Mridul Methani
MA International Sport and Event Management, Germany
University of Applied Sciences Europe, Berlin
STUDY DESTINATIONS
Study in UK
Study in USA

********

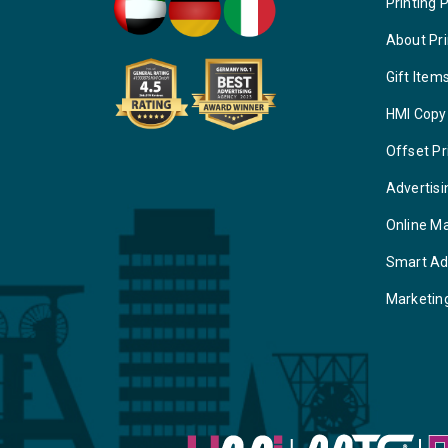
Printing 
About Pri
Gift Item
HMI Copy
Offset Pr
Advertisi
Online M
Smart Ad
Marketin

********

TASK STATEMENT: What you return should be exactly the lines above, starting at the one with "Mridul Methani" and ending at the one with "Study in USA", and nothing else.

RESULT OF THIS EXERCISE:
Mridul Methani
MA International Sport and Event Management, Germany
University of Applied Sciences Europe, Berlin
STUDY DESTINATIONS
Study in UK
Study in USA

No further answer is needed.